======== Extracted information
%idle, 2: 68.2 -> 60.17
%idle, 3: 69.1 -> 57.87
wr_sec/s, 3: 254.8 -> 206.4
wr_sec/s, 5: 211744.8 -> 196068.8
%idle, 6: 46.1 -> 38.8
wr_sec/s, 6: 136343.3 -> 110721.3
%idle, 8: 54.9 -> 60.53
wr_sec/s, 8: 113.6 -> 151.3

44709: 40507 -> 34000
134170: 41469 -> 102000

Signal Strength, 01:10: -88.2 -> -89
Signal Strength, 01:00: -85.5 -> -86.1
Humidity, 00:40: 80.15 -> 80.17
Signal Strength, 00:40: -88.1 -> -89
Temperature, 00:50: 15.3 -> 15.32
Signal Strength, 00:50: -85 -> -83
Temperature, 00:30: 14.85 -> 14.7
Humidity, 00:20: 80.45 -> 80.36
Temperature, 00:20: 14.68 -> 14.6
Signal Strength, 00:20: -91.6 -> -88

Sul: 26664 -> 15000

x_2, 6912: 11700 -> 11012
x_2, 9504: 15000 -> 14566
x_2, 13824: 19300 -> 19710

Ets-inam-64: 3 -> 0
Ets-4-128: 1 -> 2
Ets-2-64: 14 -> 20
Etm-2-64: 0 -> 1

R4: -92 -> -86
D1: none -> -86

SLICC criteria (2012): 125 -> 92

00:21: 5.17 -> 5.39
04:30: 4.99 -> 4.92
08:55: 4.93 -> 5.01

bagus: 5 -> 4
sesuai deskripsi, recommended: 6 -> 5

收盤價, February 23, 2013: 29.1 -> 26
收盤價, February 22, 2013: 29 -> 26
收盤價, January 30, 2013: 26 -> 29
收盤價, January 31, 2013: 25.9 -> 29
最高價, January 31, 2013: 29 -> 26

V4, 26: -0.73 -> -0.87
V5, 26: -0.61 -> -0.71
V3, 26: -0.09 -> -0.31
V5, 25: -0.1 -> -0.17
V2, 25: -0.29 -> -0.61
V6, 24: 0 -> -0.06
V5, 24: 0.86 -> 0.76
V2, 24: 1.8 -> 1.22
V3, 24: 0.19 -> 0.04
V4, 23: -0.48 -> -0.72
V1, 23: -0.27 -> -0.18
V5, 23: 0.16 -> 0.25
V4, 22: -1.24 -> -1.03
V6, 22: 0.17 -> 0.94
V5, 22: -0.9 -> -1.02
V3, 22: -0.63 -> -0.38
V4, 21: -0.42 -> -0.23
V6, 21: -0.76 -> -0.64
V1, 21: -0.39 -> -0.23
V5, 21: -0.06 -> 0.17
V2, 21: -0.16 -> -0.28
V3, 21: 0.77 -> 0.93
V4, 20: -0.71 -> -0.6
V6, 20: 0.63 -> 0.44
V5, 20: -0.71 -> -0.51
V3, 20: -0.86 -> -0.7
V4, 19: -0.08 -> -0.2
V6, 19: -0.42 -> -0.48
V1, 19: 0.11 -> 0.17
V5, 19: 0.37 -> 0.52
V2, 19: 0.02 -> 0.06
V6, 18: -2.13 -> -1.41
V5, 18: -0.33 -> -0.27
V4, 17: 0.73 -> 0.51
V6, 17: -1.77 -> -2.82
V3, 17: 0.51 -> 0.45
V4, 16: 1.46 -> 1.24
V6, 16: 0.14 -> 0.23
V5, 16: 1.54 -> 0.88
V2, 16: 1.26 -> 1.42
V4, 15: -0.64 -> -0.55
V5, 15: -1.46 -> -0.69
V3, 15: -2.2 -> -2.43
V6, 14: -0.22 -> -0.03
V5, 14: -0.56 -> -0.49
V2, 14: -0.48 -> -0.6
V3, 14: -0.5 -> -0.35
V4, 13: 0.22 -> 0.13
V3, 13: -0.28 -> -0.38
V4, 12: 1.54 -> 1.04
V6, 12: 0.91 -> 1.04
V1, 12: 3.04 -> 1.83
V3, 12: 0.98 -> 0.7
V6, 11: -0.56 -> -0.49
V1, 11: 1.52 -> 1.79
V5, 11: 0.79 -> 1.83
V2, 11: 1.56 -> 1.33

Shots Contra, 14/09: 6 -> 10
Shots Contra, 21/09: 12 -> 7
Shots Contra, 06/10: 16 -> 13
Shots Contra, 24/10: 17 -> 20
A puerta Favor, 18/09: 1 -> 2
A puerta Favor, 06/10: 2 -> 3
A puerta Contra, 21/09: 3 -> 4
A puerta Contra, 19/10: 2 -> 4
================
◆ Work instruction
Here you need to write out the listing above exactly, from its first line to its last.

◆ Expected answer
%idle, 2: 68.2 -> 60.17
%idle, 3: 69.1 -> 57.87
wr_sec/s, 3: 254.8 -> 206.4
wr_sec/s, 5: 211744.8 -> 196068.8
%idle, 6: 46.1 -> 38.8
wr_sec/s, 6: 136343.3 -> 110721.3
%idle, 8: 54.9 -> 60.53
wr_sec/s, 8: 113.6 -> 151.3

44709: 40507 -> 34000
134170: 41469 -> 102000

Signal Strength, 01:10: -88.2 -> -89
Signal Strength, 01:00: -85.5 -> -86.1
Humidity, 00:40: 80.15 -> 80.17
Signal Strength, 00:40: -88.1 -> -89
Temperature, 00:50: 15.3 -> 15.32
Signal Strength, 00:50: -85 -> -83
Temperature, 00:30: 14.85 -> 14.7
Humidity, 00:20: 80.45 -> 80.36
Temperature, 00:20: 14.68 -> 14.6
Signal Strength, 00:20: -91.6 -> -88

Sul: 26664 -> 15000

x_2, 6912: 11700 -> 11012
x_2, 9504: 15000 -> 14566
x_2, 13824: 19300 -> 19710

Ets-inam-64: 3 -> 0
Ets-4-128: 1 -> 2
Ets-2-64: 14 -> 20
Etm-2-64: 0 -> 1

R4: -92 -> -86
D1: none -> -86

SLICC criteria (2012): 125 -> 92

00:21: 5.17 -> 5.39
04:30: 4.99 -> 4.92
08:55: 4.93 -> 5.01

bagus: 5 -> 4
sesuai deskripsi, recommended: 6 -> 5

收盤價, February 23, 2013: 29.1 -> 26
收盤價, February 22, 2013: 29 -> 26
收盤價, January 30, 2013: 26 -> 29
收盤價, January 31, 2013: 25.9 -> 29
最高價, January 31, 2013: 29 -> 26

V4, 26: -0.73 -> -0.87
V5, 26: -0.61 -> -0.71
V3, 26: -0.09 -> -0.31
V5, 25: -0.1 -> -0.17
V2, 25: -0.29 -> -0.61
V6, 24: 0 -> -0.06
V5, 24: 0.86 -> 0.76
V2, 24: 1.8 -> 1.22
V3, 24: 0.19 -> 0.04
V4, 23: -0.48 -> -0.72
V1, 23: -0.27 -> -0.18
V5, 23: 0.16 -> 0.25
V4, 22: -1.24 -> -1.03
V6, 22: 0.17 -> 0.94
V5, 22: -0.9 -> -1.02
V3, 22: -0.63 -> -0.38
V4, 21: -0.42 -> -0.23
V6, 21: -0.76 -> -0.64
V1, 21: -0.39 -> -0.23
V5, 21: -0.06 -> 0.17
V2, 21: -0.16 -> -0.28
V3, 21: 0.77 -> 0.93
V4, 20: -0.71 -> -0.6
V6, 20: 0.63 -> 0.44
V5, 20: -0.71 -> -0.51
V3, 20: -0.86 -> -0.7
V4, 19: -0.08 -> -0.2
V6, 19: -0.42 -> -0.48
V1, 19: 0.11 -> 0.17
V5, 19: 0.37 -> 0.52
V2, 19: 0.02 -> 0.06
V6, 18: -2.13 -> -1.41
V5, 18: -0.33 -> -0.27
V4, 17: 0.73 -> 0.51
V6, 17: -1.77 -> -2.82
V3, 17: 0.51 -> 0.45
V4, 16: 1.46 -> 1.24
V6, 16: 0.14 -> 0.23
V5, 16: 1.54 -> 0.88
V2, 16: 1.26 -> 1.42
V4, 15: -0.64 -> -0.55
V5, 15: -1.46 -> -0.69
V3, 15: -2.2 -> -2.43
V6, 14: -0.22 -> -0.03
V5, 14: -0.56 -> -0.49
V2, 14: -0.48 -> -0.6
V3, 14: -0.5 -> -0.35
V4, 13: 0.22 -> 0.13
V3, 13: -0.28 -> -0.38
V4, 12: 1.54 -> 1.04
V6, 12: 0.91 -> 1.04
V1, 12: 3.04 -> 1.83
V3, 12: 0.98 -> 0.7
V6, 11: -0.56 -> -0.49
V1, 11: 1.52 -> 1.79
V5, 11: 0.79 -> 1.83
V2, 11: 1.56 -> 1.33

Shots Contra, 14/09: 6 -> 10
Shots Contra, 21/09: 12 -> 7
Shots Contra, 06/10: 16 -> 13
Shots Contra, 24/10: 17 -> 20
A puerta Favor, 18/09: 1 -> 2
A puerta Favor, 06/10: 2 -> 3
A puerta Contra, 21/09: 3 -> 4
A puerta Contra, 19/10: 2 -> 4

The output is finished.